そして、後に王都防衛戦と呼ばれるこの戦いで、エフタリア帝国軍は大敗した。
完膚なきまでに、叩き潰された。
ファーレンハイト王国は、最後にして最強のカードを切ったのだ。
【日ノ本の叡智】レーア・スラグ。
今やファーレンハイト王国の英雄となっているその男は、間違いなく天才と呼ばれる部類の人間だったのだろう。
何倍もの兵力差を物ともせず、練度も低い王国軍を自在に操り、次々と帝国軍の精鋭を破ってみせた。
ついには、帝国軍は国境近くまで押し戻された。
流石に危機感を持ったのか、皇帝デイウルメは、ファーレンハイトと講和を結ぶことを決定した。
そして、ファーレンハイト王国に、使者が送られた。
だが、その使者は、一枚の紙と共に、首から上だけになって帰ってきた。
その紙は、レーア・スラグからの手紙だった。
そこには、『私は怒っている。私の大切な人を傷つけ、大切な人の国を破壊してまわった貴様らには、死んで詫びてもらうことにした。』と書いてあった。
俺たちは理解した。
決して手を出してはいけない存在を、怒らせてしまったということを。
エフタリア帝国軍は、必死に抵抗した。
数と練度で勝っているのだから、普通は負けるはずがないのだ。
森林を使ってゲリラ戦を展開したり、要塞に立てこもって敵に弾幕を浴びせたり、敵基地に空爆を行ったりと、あらゆる手段を尽くした。

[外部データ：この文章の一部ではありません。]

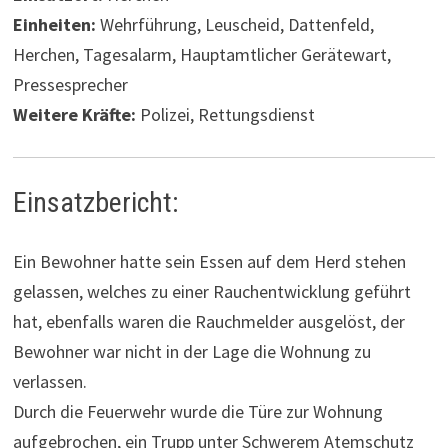
Einheiten:
Wehrführung, Leuscheid, Dattenfeld,
Herchen, Tagesalarm, Hauptamtlicher Gerätewart,
Pressesprecher
Weitere Kräfte:
Polizei, Rettungsdienst
Einsatzbericht:
Ein Bewohner hatte sein Essen auf dem Herd stehen
gelassen, welches zu einer Rauchentwicklung geführt
hat, ebenfalls waren die Rauchmelder ausgelöst, der
Bewohner war nicht in der Lage die Wohnung zu
verlassen.
Durch die Feuerwehr wurde die Türe zur Wohnung
aufgebrochen, ein Trupp unter Schwerem Atemschutz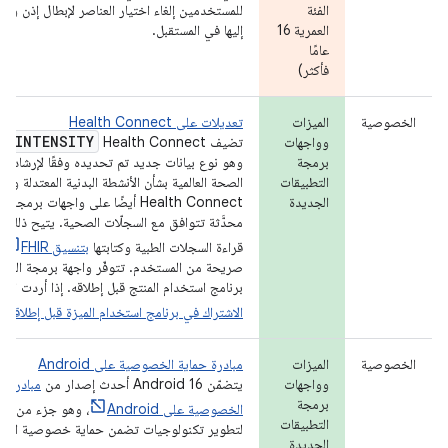
الفئة
للمستخدمين إلغاء اختيار العناصر لإبطال إذن وص
العمرية 16
إليها في المستقبل.
عامًا
فأكثر)
الخصوصية
الميزات
تعديلات على Health Connect
Y
_
INTENSITY
وواجهات
تضيف Health Connect
برمجة
وهو نوع بيانات جديد تم تحديده وفقًا لإرشادات
التطبيقات
الصحة العالمية بشأن الأنشطة البدنية المعتدلة وا
الجديدة
Health Connect أيضًا على واجهات برمج
محدَّثة تتوافق مع السجلّات الصحية. يتيح ذلك ل
قراءة السجلات الطبية وكتابتها
بتنسيق FHIR
ب
صريحة من المستخدم. تتوفّر واجهة برمجة التط
برنامج استخدام المنتج قبل إطلاقه. إذا أردت الم
الاشتراك في برنامج استخدام الميزة قبل إطلاقها
الخصوصية
الميزات
مبادرة حماية الخصوصية على Android
وواجهات
يتضمّن Android 16 أحدث إصدار من
مبادرة ح
برمجة
الخصوصية على Android
، وهو جزء من عملن
التطبيقات
لتطوير تكنولوجيات تضمن حماية خصوصية المس
الجديدة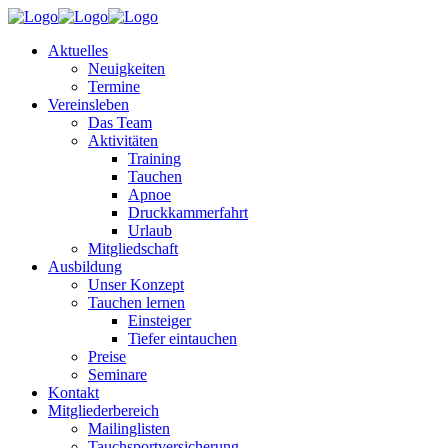
Aktuelles
Neuigkeiten
Termine
Vereinsleben
Das Team
Aktivitäten
Training
Tauchen
Apnoe
Druckkammerfahrt
Urlaub
Mitgliedschaft
Ausbildung
Unser Konzept
Tauchen lernen
Einsteiger
Tiefer eintauchen
Preise
Seminare
Kontakt
Mitgliederbereich
Mailinglisten
Tauchsportversicherung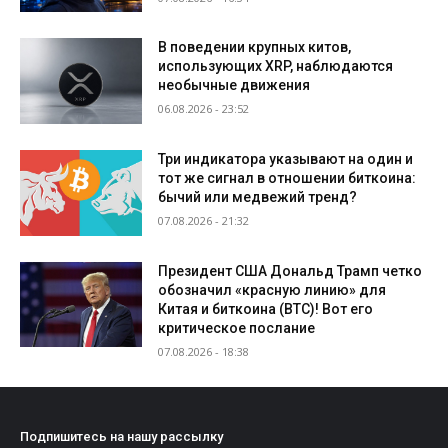
В поведении крупных китов,
использующих XRP, наблюдаются
необычные движения
06.08.2026 - 23:52
Три индикатора указывают на один и
тот же сигнал в отношении биткоина:
бычий или медвежий тренд?
07.08.2026 - 21:32
Президент США Дональд Трамп четко
обозначил «красную линию» для
Китая и биткоина (BTC)! Вот его
критическое послание
07.08.2026 - 18:38
Подпишитесь на нашу рассылку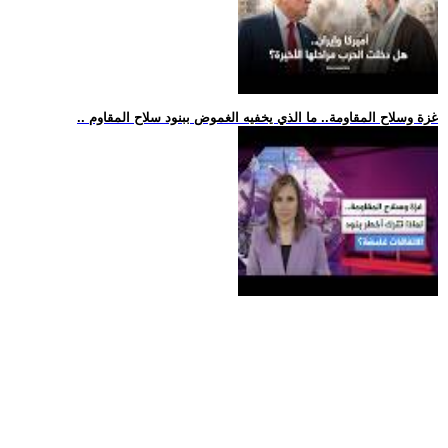
.. غزة وسلاح المقاومة.. ما الذي يخفيه الغموض ببنود سلاح المقاوم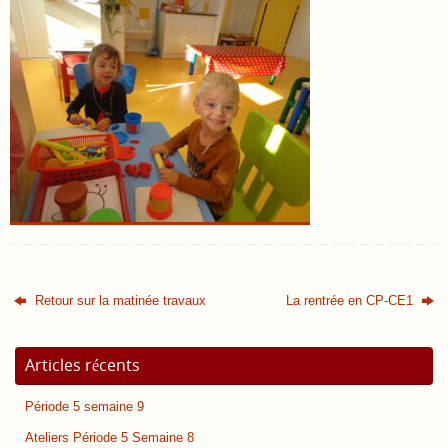
Retour sur la matinée travaux
La rentrée en CP-CE1
Articles récents
Période 5 semaine 9
Ateliers Période 5 Semaine 8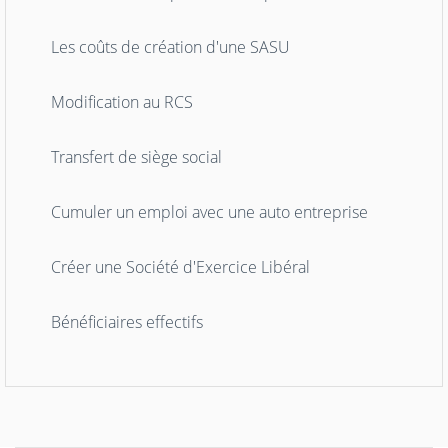
Les coûts de création d'une SASU
Modification au RCS
Transfert de siège social
Cumuler un emploi avec une auto entreprise
Créer une Société d'Exercice Libéral
Bénéficiaires effectifs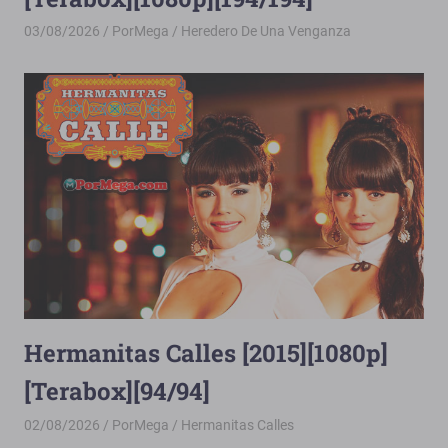
03/08/2026
PorMega
Heredero De Una Venganza
Hermanitas Calles [2015][1080p]
[Terabox][94/94]
02/08/2026
PorMega
Hermanitas Calles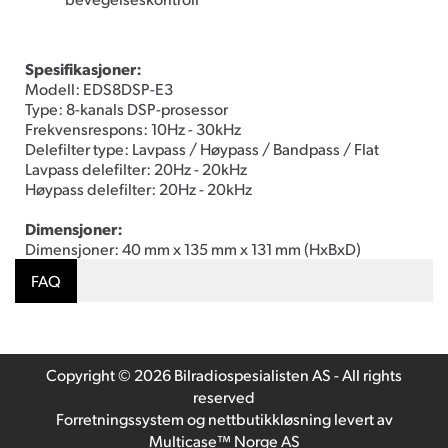
Spesifikasjoner:
Modell: EDS8DSP-E3
Type: 8-kanals DSP-prosessor
Frekvensrespons: 10Hz - 30kHz
Delefilter type: Lavpass / Høypass / Bandpass / Flat
Lavpass delefilter: 20Hz - 20kHz
Høypass delefilter: 20Hz - 20kHz
Dimensjoner:
Dimensjoner: 40 mm x 135 mm x 131 mm (HxBxD)
FAQ
Copyright © 2026 Bilradiospesialisten AS - All rights
reserved
Forretningssystem
og
nettbutikkløsning
levert av
Multicase™ Norge AS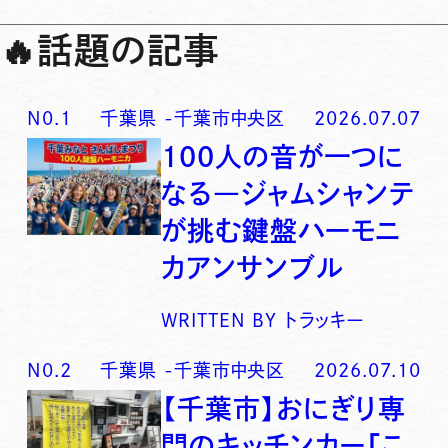
🔥
話題の記事
N0.
1
千葉県
-
千葉市中央区
2026.07.07
100人の音が一つに
なる―ジャムシャンテ
が挑む鍵盤ハーモニ
カアンサンブル
WRITTEN BY
トラッキー
N0.
2
千葉県
-
千葉市中央区
2026.07.10
【千葉市】おにぎり専
門のキッチンカー「こ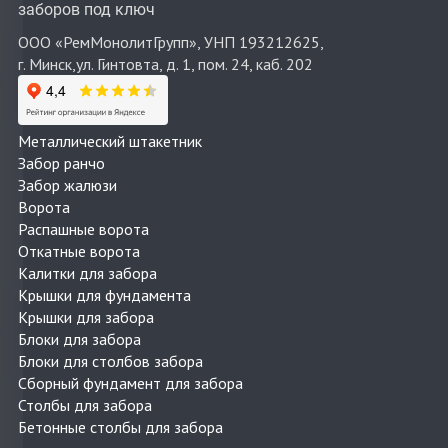
заборов под ключ
ООО «РемМонолитГрупп», УНП 193212625,
г. Минск,ул. Гинтовта, д. 1, пом. 24, каб. 202
Металлический штакетник
Забор ранчо
Забор жалюзи
Ворота
Распашные ворота
Откатные ворота
Калитки для забора
Крышки для фундамента
Крышки для забора
Блоки для забора
Блоки для столбов забора
Сборный фундамент для забора
Столбы для забора
Бетонные столбы для забора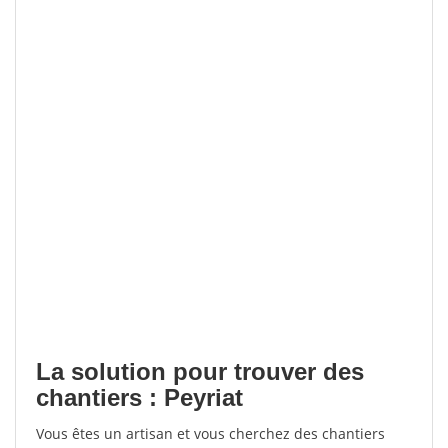
La solution pour trouver des
chantiers : Peyriat
Vous êtes un artisan et vous cherchez des chantiers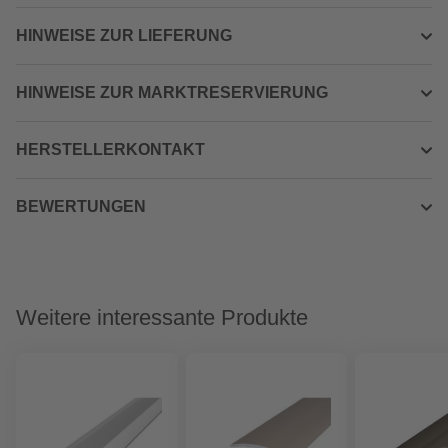
HINWEISE ZUR LIEFERUNG
HINWEISE ZUR MARKTRESERVIERUNG
HERSTELLERKONTAKT
BEWERTUNGEN
Weitere interessante Produkte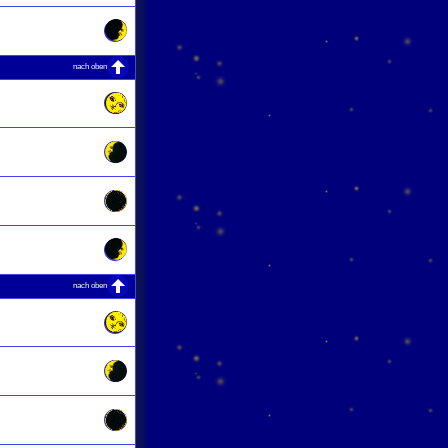
nach oben
nach oben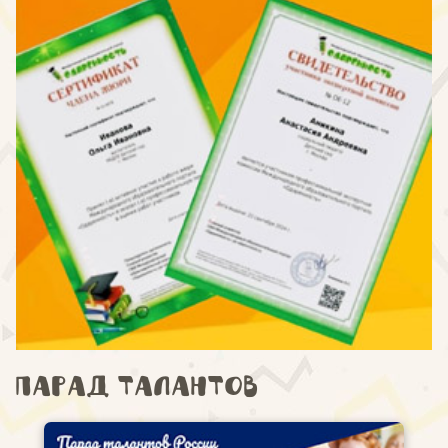
Парад талантов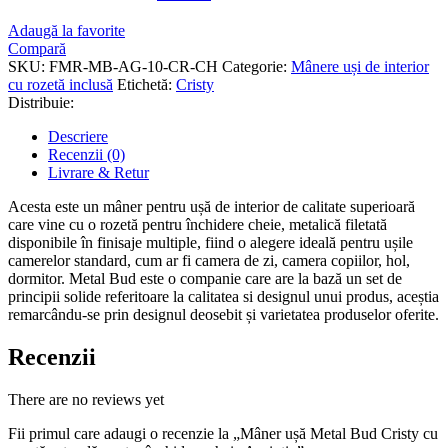
Adaugă la favorite
Compară
SKU:
FMR-MB-AG-10-CR-CH
Categorie:
Mânere uși de interior
cu rozetă inclusă
Etichetă:
Cristy
Distribuie:
Descriere
Recenzii (0)
Livrare & Retur
Acesta este un mâner pentru ușă de interior de calitate superioară
care vine cu o rozetă pentru închidere cheie, metalică filetată
disponibile în finisaje multiple, fiind o alegere ideală pentru ușile
camerelor standard, cum ar fi camera de zi, camera copiilor, hol,
dormitor. Metal Bud este o companie care are la bază un set de
principii solide referitoare la calitatea si designul unui produs, aceștia
remarcându-se prin designul deosebit și varietatea produselor oferite.
Recenzii
There are no reviews yet
Fii primul care adaugi o recenzie la „Mâner ușă Metal Bud Cristy cu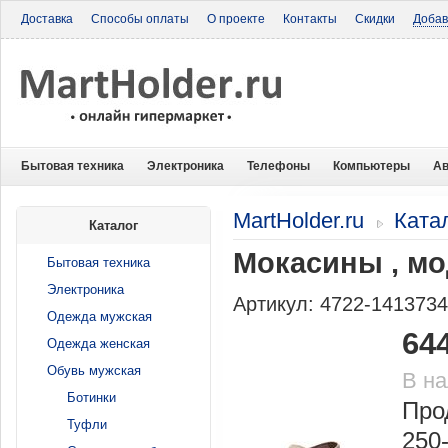
Доставка
Способы оплаты
О проекте
Контакты
Скидки
Добав
Бытовая техника
Электроника
Телефоны
Компьютеры
Ав
MartHolder.ru
Ката
Каталог
Мокасины , м
Бытовая техника
Электроника
Артикул: 4722-141373
Одежда мужская
64
Одежда женская
Обувь мужская
В н
Ботинки
Про
Туфли
250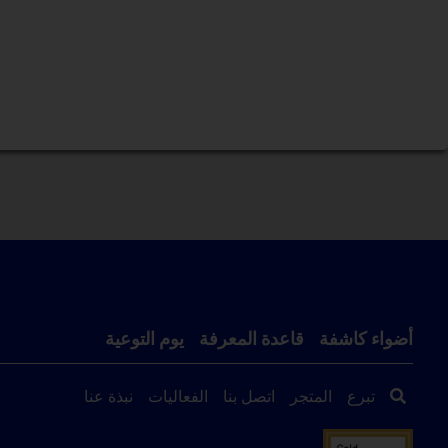
أضواء كاشفة
قاعدة المعرفة
يوم التوعية
تبرع
المتجر
اتصل بنا
الفعاليات
نبذة عنا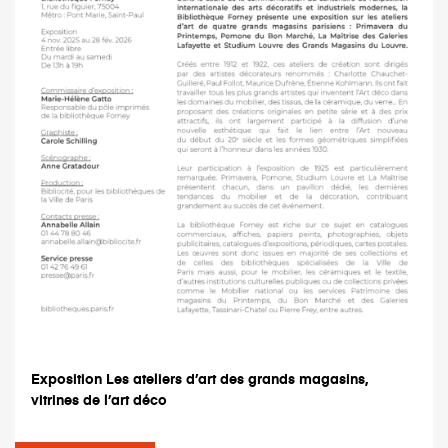
Exposition Les ateliers d’art des grands magasins,
vitrines de l’art déco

だが、それらの作戦さえも、レーア・スラグの前には無意味だった。
帝国軍は段々とその数を減らしていき、ついには帝都が包囲された。
宮殿では、将軍によるクーデターが発生し、皇帝デイウルメは将軍によって討たれた。
将軍は城門を開け放ち、ファーレンハイトに降伏した。
皇族たちは捉えられ、処刑された。
エフタリアの血統は途絶え、帝国は滅亡した。
こうして、エフタリア=ファーレンハイト戦争は、幕を閉じた。
世間一般では、そう解釈されている。
だが、それは間違いだ。
エフタリアの尊き血統は、まだ途絶えていない。
そして、戦いはまだ、終わらない。
この俺、サーナヴェル・ディ・エフタリアが生きている限り。
「あぁ、、許せないよなぁ?」
確かに、軍事侵攻した俺たちが悪かったのかもしれない。
だが、先にちょっかいをかけてきたのは向こうのはずだ。
それに、道理とか関係無しに、どうしても父と母の命を奪った奴らを許せない。
これは、俺の個人的な感情の問題だ。
将軍はもう殺した。
後は、全ての元凶である、レーア・スラグだけだ。
奴さえいなければ、エフタリアは負けていなかったし、両親は死んでいなかった。
全ては奴のせいだ。
俺から、あの温もりを奪った。
父の、ゴツゴツとした頼もしい身体、朗らかな笑い声、優しく背中を押してくれる大きな手。
母の、全てを包み込んでくれる優しい声、上品な笑い声、背中をゆっくりとさすってくれる優しい手。
そして、俺へと注がれる、溢れるほどの愛情。
その全てを、奴は、、、レーア・スラグは、、、奪ったのだ。
許せるはずがない。
だから、必ず見つけ出す。
将軍と同じように、、、いや、それ以上の絶望を、奴に与える。
そして、 ――――――――――――――――
―――――――――― 「 殺 す 。」
安心してください。
この作品がシリアスになることはありません。